Sadoun Talks Transformation Challenges, Talent Changes And The Power Of One

As Publicis Groupe grapples with the broader industry challenges facing all legacy holding companies, CEO/Chairman Arthur Sadoun speaks to MediaPost about several reasons why his company is best positioned to thrive in tomorrow’s landscape.

For one, Sadoun continues to believe data provider Epsilon is the “game changer” citing the importance of first-party data, particularly in light of Google’s recent decision to eliminate cookies. “The higher the walled garden, the higher the opportunity,” he quips.

While Sadoun is quick to credit the data provider with helping the Groupe win new business — Mondelez, Bank of America, and Key Bank are among the new clients — he declines to provide details about these pitches, citing confidentiality.

He broadly explains how clients can learn about rivals through credit card transactions — Epsilon tracks 55% of non-cash transactions — that serve as bread crumbs to build a full picture. For instance, frequent moviegoers may be more amenable to streaming services.

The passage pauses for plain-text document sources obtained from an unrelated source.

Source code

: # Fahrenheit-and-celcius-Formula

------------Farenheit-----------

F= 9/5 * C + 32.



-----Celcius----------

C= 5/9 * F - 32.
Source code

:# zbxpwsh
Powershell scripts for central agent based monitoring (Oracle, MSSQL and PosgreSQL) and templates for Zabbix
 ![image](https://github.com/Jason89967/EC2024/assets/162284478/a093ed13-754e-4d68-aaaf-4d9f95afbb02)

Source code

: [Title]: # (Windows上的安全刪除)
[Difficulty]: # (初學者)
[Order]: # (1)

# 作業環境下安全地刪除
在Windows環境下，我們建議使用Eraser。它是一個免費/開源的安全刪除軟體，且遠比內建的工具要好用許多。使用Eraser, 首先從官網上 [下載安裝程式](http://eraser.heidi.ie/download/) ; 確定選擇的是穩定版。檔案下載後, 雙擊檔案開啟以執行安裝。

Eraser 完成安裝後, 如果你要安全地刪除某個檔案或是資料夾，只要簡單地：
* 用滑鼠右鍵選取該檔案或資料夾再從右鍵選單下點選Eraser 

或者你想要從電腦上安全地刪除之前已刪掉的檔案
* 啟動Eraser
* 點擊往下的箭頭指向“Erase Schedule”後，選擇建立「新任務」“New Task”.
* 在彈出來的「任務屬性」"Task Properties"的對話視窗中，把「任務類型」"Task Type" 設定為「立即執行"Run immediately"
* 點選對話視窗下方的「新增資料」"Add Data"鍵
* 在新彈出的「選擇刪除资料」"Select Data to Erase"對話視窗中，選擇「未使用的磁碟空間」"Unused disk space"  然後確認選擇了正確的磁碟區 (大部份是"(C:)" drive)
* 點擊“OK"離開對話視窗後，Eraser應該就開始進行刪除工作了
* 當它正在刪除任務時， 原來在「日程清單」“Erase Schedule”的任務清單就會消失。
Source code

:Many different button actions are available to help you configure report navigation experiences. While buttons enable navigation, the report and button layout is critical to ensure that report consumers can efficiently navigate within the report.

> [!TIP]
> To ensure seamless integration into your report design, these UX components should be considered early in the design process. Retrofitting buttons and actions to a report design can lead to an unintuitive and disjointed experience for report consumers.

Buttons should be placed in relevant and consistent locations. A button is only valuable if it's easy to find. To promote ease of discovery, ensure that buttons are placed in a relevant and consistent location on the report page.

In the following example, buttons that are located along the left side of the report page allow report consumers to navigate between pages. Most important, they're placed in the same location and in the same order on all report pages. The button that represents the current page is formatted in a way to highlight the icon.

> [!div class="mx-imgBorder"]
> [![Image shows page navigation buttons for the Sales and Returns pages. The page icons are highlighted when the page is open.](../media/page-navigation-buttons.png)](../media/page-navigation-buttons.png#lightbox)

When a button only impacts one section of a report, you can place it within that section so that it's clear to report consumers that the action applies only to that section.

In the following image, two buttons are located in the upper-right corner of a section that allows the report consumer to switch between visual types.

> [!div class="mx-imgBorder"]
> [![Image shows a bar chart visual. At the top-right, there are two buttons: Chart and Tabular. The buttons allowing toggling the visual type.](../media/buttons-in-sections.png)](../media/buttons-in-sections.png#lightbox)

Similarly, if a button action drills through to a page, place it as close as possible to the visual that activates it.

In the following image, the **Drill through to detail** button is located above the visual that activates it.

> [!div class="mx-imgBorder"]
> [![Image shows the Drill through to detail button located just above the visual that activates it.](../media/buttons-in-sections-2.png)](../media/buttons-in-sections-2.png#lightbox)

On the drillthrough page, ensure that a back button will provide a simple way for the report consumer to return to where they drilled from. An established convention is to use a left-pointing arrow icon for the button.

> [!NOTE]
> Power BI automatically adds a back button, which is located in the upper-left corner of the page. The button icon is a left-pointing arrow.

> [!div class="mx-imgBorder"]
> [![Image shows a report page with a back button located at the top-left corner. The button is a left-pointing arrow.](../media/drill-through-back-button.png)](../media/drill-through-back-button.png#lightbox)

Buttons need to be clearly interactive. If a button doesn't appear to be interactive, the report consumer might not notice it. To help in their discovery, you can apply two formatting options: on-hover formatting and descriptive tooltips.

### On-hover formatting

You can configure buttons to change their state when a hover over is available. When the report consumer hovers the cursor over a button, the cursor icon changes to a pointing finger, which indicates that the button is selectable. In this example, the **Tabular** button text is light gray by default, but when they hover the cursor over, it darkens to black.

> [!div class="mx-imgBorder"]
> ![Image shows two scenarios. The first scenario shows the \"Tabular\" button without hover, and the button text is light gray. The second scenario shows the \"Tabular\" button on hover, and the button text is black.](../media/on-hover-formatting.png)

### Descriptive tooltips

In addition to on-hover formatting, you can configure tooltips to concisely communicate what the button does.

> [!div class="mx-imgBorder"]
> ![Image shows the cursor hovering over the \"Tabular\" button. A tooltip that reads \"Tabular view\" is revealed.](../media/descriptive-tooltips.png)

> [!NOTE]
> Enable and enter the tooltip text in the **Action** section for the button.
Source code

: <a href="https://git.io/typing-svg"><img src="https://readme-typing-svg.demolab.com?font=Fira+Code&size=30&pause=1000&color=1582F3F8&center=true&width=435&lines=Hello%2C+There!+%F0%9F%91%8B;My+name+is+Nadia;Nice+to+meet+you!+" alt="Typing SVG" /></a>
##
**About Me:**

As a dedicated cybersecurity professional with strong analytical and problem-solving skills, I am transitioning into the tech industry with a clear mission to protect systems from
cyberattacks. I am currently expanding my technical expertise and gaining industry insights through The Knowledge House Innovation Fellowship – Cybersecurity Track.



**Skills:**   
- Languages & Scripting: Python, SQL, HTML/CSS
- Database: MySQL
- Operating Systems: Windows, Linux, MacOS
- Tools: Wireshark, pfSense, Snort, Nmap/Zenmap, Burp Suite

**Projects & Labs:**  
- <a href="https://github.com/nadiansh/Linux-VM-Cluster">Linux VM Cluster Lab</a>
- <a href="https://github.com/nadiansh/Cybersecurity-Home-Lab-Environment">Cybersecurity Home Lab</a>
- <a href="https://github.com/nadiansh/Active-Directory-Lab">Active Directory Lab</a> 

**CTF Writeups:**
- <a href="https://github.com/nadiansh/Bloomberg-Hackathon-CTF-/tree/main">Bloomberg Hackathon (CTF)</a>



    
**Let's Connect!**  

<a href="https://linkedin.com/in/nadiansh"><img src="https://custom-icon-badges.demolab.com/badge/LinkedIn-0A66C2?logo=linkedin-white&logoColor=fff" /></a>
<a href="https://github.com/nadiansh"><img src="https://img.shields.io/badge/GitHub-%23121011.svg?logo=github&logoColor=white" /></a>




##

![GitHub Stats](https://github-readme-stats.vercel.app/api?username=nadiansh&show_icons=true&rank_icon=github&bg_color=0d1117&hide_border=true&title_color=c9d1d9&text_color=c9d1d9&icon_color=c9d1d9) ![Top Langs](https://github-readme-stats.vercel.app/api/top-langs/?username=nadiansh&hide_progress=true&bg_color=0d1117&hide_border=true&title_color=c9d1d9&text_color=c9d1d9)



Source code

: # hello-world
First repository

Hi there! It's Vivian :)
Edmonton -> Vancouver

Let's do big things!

Or one streaming service subscriber may be tempted to join another if offered a discount.

Sadoun acknowledges that several senior-level executives departed the company in 2019 — including Nick Law and Emma Montgomery, among others — but he dismisses any “talent exodus.” "We need different leaders to march the company into the future," he says.



The company is not static. Publicis has grown from a $5 billion to a $10 billion company — largely through its acquisitions — in 10 years. These changes mean injecting a lineup of new faces to serve as leaders, Sadoun asserts. 

The Groupe’s purchase of Sapient five years ago may have been too soon both in terms of business financials and the client willingness to embrace new strategic approaches. CMOs weren’t addressing transformation back then, says Sadoun. Now, they understand the opportunities Sapient presents when packaged with Groupe services. Sadoun sees Sapient as key to helping the Groupe regain its organic growth in 2020.

He concedes that it can be tough to oversee 80,000 global employees, but he tries to remain hands-on and relatable. Sadoun quietly went on a 8- to-9-U.S. city roadshow in third quarter of 2019 to personally interact with Groupe leaders. At each town hall, some 150 attendees listened to him for 20 minutes while having another hour dedicated to Q&A.

One source of questioning centered around specifics regarding the Groupe’s much-lauded Power of One strategy. How does it work on a granular level? Is it by client or country? 

Sadoun explains that the Power of One positioning is designed to remove revenue and attribution. If a client can grow faster with a creative agency over an experiential shop, the Groupe shifts the business without worrying about the P&L implications. 

Marcel’s rollout continues to evolve, but Sadoun says a full global rollout is being planned. Currently Marcel is being tested and used by Groupe staffers in the U.K.